Bye, bye local heroes
Am heutigen Samstag wird bei Musik und Tanz Abschied gefeiert. Ab 15 Uhr ist das PZ des Stursberg-Gymnasiums, Tersteegenstraße 85a, Treffpunkt aller lokalen Helden in Neukirchen-Vluyn. Präsentiert werden Projekte und Ausschnitte aus den Workshops und Aktionen. JSG-Schüler zeigen ein buntes Programm aus Varieté, Parodie, Film und Literatur. Eintritt frei. Sonntag bringt Bürgermeister Lenßen den Staffelstab nach Hamminkeln.
Trommeln haben magische Kräfte, denn 320 Tersteegenschüler zeigten sich vor Publikum von einer kaum gekannten Seite. Bei ihrem Mitmachkonzert trommelten sie wie die Profis, zeigten Lebensfreude und ansteckende Begeisterung. Selbst die afrikanische Sprache war keine Hürde und ließ den Donnerstag nachmittag zu einem gemeinschaftlichen Erlebnis werden.
Angefangen hatte alles mit einer Projektwoche, die die Grundschüler sicherlich nicht so schnell vergessen werden. Der Kontinent Afrika stand im Mittelpunkt. "Wir haben viel über Afrika, die Menschen und ihr Leben gelernt. Dort leben noch viele wilde Tiere und es gibt verschiedene Musikrichtungen und Instrumente", so die knappe Bilanz des Viertklässlers Dominik Kanther, der selbst Schlagzeug spielt.

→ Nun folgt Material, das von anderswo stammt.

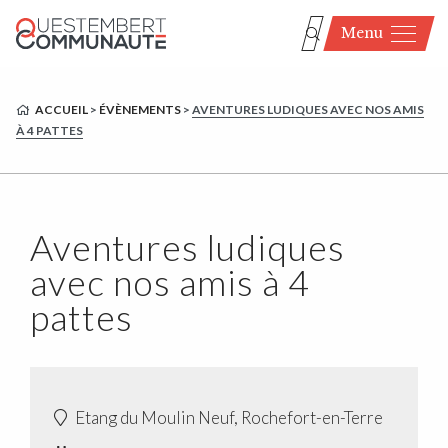
Menu
ACCUEIL
>
ÉVÈNEMENTS
>
AVENTURES LUDIQUES AVEC NOS AMIS
À 4 PATTES
Aventures ludiques
avec nos amis à 4
pattes
Etang du Moulin Neuf, Rochefort-en-Terre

Der abschließende Aktionstag im Klingerhuf mit Johnny Lamprecht, der mit afrikanischem Trommelwirbel buchstäblich verzauberte, toppte alles. Drei getrennte Workshops standen auf dem Programm. Und es brauchte später nur kleine Handzeichen, mit denen Lamprecht den Rhythmus, Tanz, Musik und das Zusammenspiel aller 320 kleinen Trommler managte. Musik war ihre Sprache und gleichzeitig ihr Kraftspender. Denn Johnny Lamprecht und DJ Mr. Fofo schafften es, dass die Kinder konzentriert mitarbeiteten und zum Schluss den gemeinsamen Trommelzauber vor großem Publikum im Klingerhuf präsentierten. Da ging die Post ab und begeisterte auch die Zuschauer.
"Diese Musik geht sofort ins Blut und ist einfach das verbindende Element", freute sich Schulleiterin Angelika Hesse. Mit dabei war die Erstklässlerin Emma Kohl. "Sie hat Spaß ohne Ende", freute sich ihre Mutter Edith am Rande der Veranstaltung. Johnny Lamprecht hat vor gut 20 Jahren Afrika und seine Trommeln lieben gelernt. Schulen begeistert er heute, wenn er spielerisch mit afrikanischen Geschichten und Lebensweisheiten das Gemeinschafts- und Selbstwertgefühl der Kinder trainiert und sie buchstäblich zu kleinen Helden macht.
"Spür die Energie!"
"Die Trommel ist einfach ein starkes Mitmachinstrument, dem sich keiner entziehen kann", meint Schulleiterin Hesse. Unterstützt wurde diese Veranstaltung von Enni (Energie Wasser Niederrhein) unter dem Motto "Trommelzauber, spür die Energie."